Counterflow Quantum Turbulence and the Instability in Two-component Bose-Einstein Condensates

TL;DR

This paper investigates how counter-superflow instability in two-component Bose-Einstein condensates leads to quantum turbulence, revealing the nonlinear dynamics and potential experimental observation of vortex tangling.

Contribution

It provides a theoretical analysis of the nonlinear evolution of counter-superflow instability and demonstrates the transition to quantum turbulence via numerical simulations.

Findings

Counter-superflow instability triggers soliton and vortex formation.

Vortices become tangled, leading to quantum turbulence.

The process is feasible to observe in 2D trapped BEC experiments.

Abstract

We theoretically study the nonlinear dynamics of the instability of counter-superflow in two miscible Bose-Einstein condensates.
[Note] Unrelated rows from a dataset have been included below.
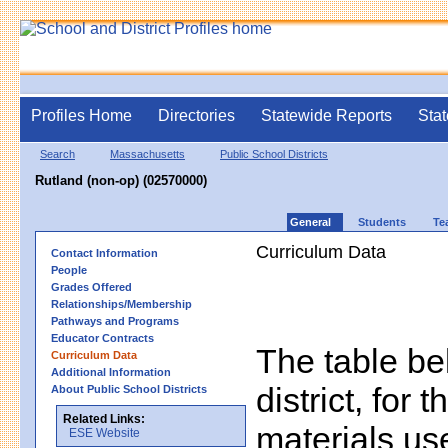
Profiles Home
Directories
Statewide Reports
Stat
Search
Massachusetts
Public School Districts
Rutland (non-op) (02570000)
General
Students
Te
Curriculum Data
Contact Information
People
Grades Offered
Relationships/Membership
Pathways and Programs
Educator Contracts
The table bel
Curriculum Data
Additional Information
district, for 
About Public School Districts
Related Links:
materials us
ESE Website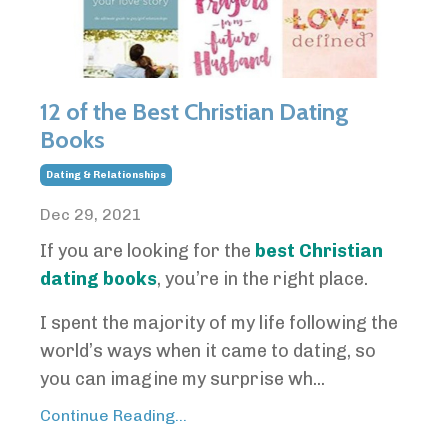
12 of the Best Christian Dating
Books
Dating & Relationships
Dec 29, 2021
If you are looking for the
best Christian
dating books
, you’re in the right place.
I spent the majority of my life following the
world’s ways when it came to dating, so
you can imagine my surprise wh...
Continue Reading...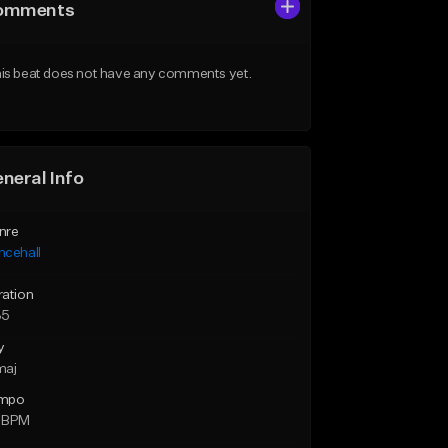
omments
is beat does not have any comments yet.
neral Info
nre
ncehall
ration
35
y
maj
mpo
 BPM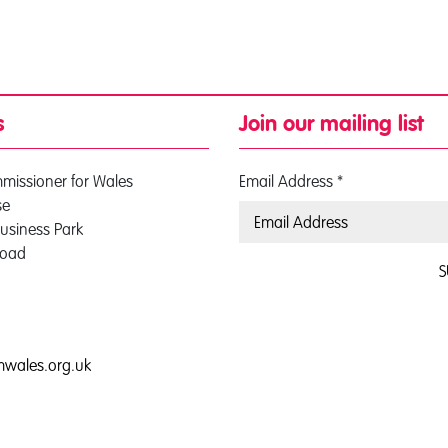
s
Join our mailing list
mmissioner for Wales
Email Address
*
se
usiness Park
Road
S
0
mwales.org.uk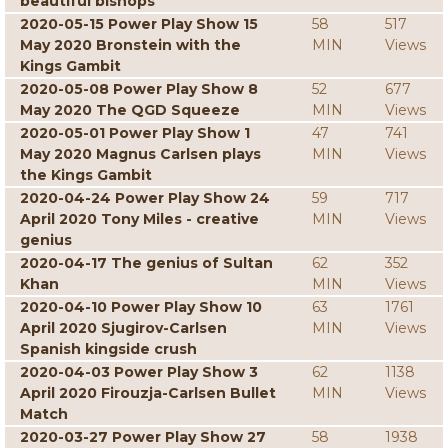
beautiful bishops
2020-05-15 Power Play Show 15
58
517
May 2020 Bronstein with the
MIN
Views
Kings Gambit
2020-05-08 Power Play Show 8
52
677
May 2020 The QGD Squeeze
MIN
Views
2020-05-01 Power Play Show 1
47
741
May 2020 Magnus Carlsen plays
MIN
Views
the Kings Gambit
2020-04-24 Power Play Show 24
59
717
April 2020 Tony Miles - creative
MIN
Views
genius
2020-04-17 The genius of Sultan
62
352
Khan
MIN
Views
2020-04-10 Power Play Show 10
63
1761
April 2020 Sjugirov-Carlsen
MIN
Views
Spanish kingside crush
2020-04-03 Power Play Show 3
62
1138
April 2020 Firouzja-Carlsen Bullet
MIN
Views
Match
2020-03-27 Power Play Show 27
58
1938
The condensates become unstable when the relative velocity exceeds a critical value, which is called counter-superflow instability. We reveal that the counter-superflow instability can lead to quantum turbulence by numerically solving the coupled Gross-Pitaevskii equations. The modes amplified by the instability grow into solitons and decay into quantized vortices.Eventually, the vortices become tangled and quantum turbulence of two superfluids. We show that this process may occur in experiments by investigating the dynamics in a 2D trapped system.